Last year total Suspicious Activity Reports (SARs) received by the Serious Organised Crime Agency increased by 31,000 from 247,601 in 2011 to 278,665 says the annual report of the UK’s Serious Organised Crime Agency (SOCA) on Suspicious Activity Reports for 2012.  We reported on last year’s report here.

The report goes on to say that SARs including suspicions of corruption involving politically exposed persons dropped from 13,623 to 11,141.  This drop probably reflects an exceptional year in 2011 with the Arab Spring uprisings causing a higher than normal number of associated disclosures.

133 intelligence packages related to corruption were disseminated.

For those unfamiliar with the UK regime, broadly speaking, under the UK SAR system reports of suspicious criminal activity are sent to SOCA broadly because an organization is obliged to do so, because failure to do so would be an offence or because the reporter wishes to report voluntarily.

A key purpose of the SAR regime is to enable law enforcement in the UK to gather intelligence about suspected wrongdoing which can then be shared with relevant interested parties – for example the relevant law enforcement agency in the UK or elsewhere.

The regime (under which voluntary disclosures can be made) is bolstered by the stick of potential criminal liabilities for those who do not report suspicions in appropriate circumstances.  For those worried if they might fall into this category.  Take legal advice…

In other news, the report reveals that the International Corruption and Asset Recovery Team (ICART) which previously had responsibility for producing strategic and tactical intelligence products to improve tactical delivery and intervention against foreign Politically Exposed Persons (PEPs) and overseas bribery has been been reconfigured as the International Corruption Intelligence Cell (ICIC).

ICIC was created in June and is funded by the Department for International Development (DfID).  No coincidence then that we reported earlier this week on the increasing importance of DfID in the context of the fight against overseas corruption.

ICIC has been given the responsibility of improving the tactical intelligence available to law enforcement in the fight against international corruption where it impacts on UK interests. This could occur in a number of guises including ranging from the involvement or disadvantage of UK nationals and companies through to the misuse of UK government aid.

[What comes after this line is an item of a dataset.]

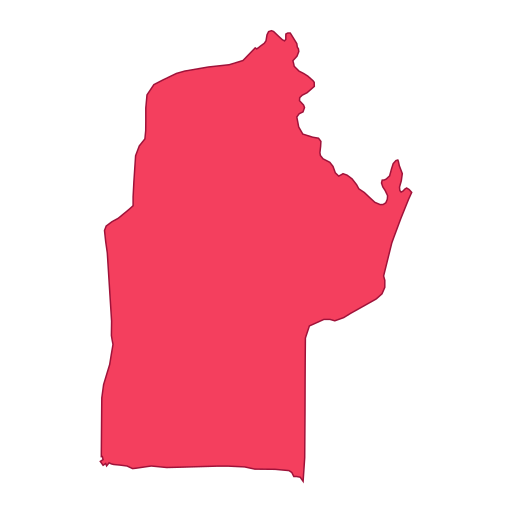 Konobo, Grand Gedeh, Liberia (Natural Earth projection)
{"feature_id": "62588387B20671280647544", "entity_name": "Konobo", "entity_type": "district", "adm_level": 2, "iso_a3": "LBR", "parent_name": "Liberia", "parent_adm1": "Grand Gedeh", "projection": "natural_earth1", "projection_center": [-7.832, 5.841], "detail": "fine", "context": "isolated", "style": "filled", "palette": "rose", "viewbox_px": 512, "rotation_deg": 0, "n_neighbors": 0, "source": "geoboundaries", "source_scale": "gbopen_adm2", "svg_char_len": 2353}
<svg xmlns="http://www.w3.org/2000/svg" viewBox="0 0 512 512"><path d="M293.8,476.5L296.5,476.5L300.2,477.2L303.1,481.3L304.7,457.8L305.0,412.7L305.1,379.7L305.2,361.3L305.4,338.0L309.4,325.9L312.6,324.5L323.9,319.4L330.0,319.4L334.8,320.8L343.7,317.6L350.5,313.4L376.3,298.9L382.0,293.8L384.0,289.2L384.8,287.3L384.8,280.3L383.6,276.0L391.8,242.9L393.9,237.1L400.9,218.3L408.6,199.2L411.7,192.4L409.1,189.5L406.6,188.0L404.7,189.2L403.1,191.0L401.1,192.1L399.8,190.5L399.5,187.1L401.3,180.8L402.3,173.6L399.3,165.7L398.3,161.1L397.8,160.0L395.9,160.6L393.2,163.6L391.6,168.6L389.6,175.9L386.3,179.0L384.2,180.0L382.2,180.1L381.5,183.0L382.8,186.9L385.2,190.6L387.6,195.7L387.3,199.3L385.8,202.8L383.1,204.5L380.2,204.6L374.8,202.3L369.5,197.4L364.3,192.5L358.8,188.8L356.6,184.7L352.1,178.9L349.2,176.7L347.0,175.1L343.0,173.7L341.7,174.5L338.7,176.1L335.3,172.8L333.0,166.4L329.8,162.3L323.0,158.8L320.4,155.5L319.9,152.7L320.6,146.6L320.9,141.4L318.5,138.2L312.7,137.2L302.8,134.1L298.7,127.0L298.4,125.4L296.8,117.0L299.2,113.7L303.0,111.9L304.5,107.6L303.6,105.1L299.5,100.7L299.7,97.6L302.2,95.2L307.1,92.7L314.3,86.4L314.2,82.3L312.9,80.6L307.8,76.1L303.7,73.5L299.0,71.1L294.2,66.3L293.6,63.5L292.9,60.7L297.0,56.2L298.8,51.5L298.4,48.8L297.3,47.1L296.8,43.6L291.3,34.7L290.2,33.0L287.8,33.0L285.9,34.0L285.8,36.1L285.8,39.4L284.5,40.9L282.3,39.7L278.3,36.0L273.6,31.5L271.5,30.7L268.6,31.6L267.0,34.8L266.0,40.8L264.2,43.4L262.6,44.5L260.3,46.2L258.6,47.6L256.7,48.9L255.2,47.9L243.0,60.5L229.3,64.7L228.5,64.8L208.3,67.0L184.5,71.1L183.6,71.4L176.5,73.4L162.8,80.0L153.9,84.6L147.0,94.9L145.8,108.0L145.8,113.1L145.8,121.6L145.7,130.7L144.9,138.9L139.3,145.9L135.6,155.7L134.0,180.0L133.9,181.4L133.1,196.9L133.1,205.7L129.5,209.0L123.8,213.7L118.2,218.3L112.1,221.6L106.2,226.0L104.5,230.5L105.7,241.7L107.3,252.9L109.0,279.9L111.6,321.2L111.4,335.5L112.2,340.3L113.0,344.4L111.2,355.1L109.7,364.5L107.3,372.3L103.6,384.6L101.8,397.9L101.7,408.3L101.3,456.6L102.3,456.5L103.1,459.6L100.3,461.4L103.1,465.3L105.7,463.5L106.6,465.9L109.1,462.8L111.3,463.9L113.8,464.5L119.3,465.0L127.0,466.0L132.6,468.6L136.1,468.2L146.3,466.7L151.3,466.0L166.6,467.5L167.2,467.5L183.1,467.1L217.6,466.1L224.8,466.1L228.0,466.1L244.6,466.9L254.8,469.1L275.0,469.3L289.0,470.6L291.8,472.5L293.8,476.5Z" fill="#f43f5e" stroke="#9f1239" stroke-width="1.5"/></svg>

The report says that SOCA data will contribute to this process through intelligence development and financial investigation.

The focus on intelligence development and financial investigation ties into the public statements of SFO Director David Green who has also gone on the record on the agencies increased use of intelligence.  It is anticipated that SOCA (which is to be merged into the new National Crime Agency) and the SFO will be even more joined up in the future.

The raison d’etre of the SOCA SAR regime is the collection and sharing of information relating to suspected criminal wrongdoing.

The statistics speak for themselves.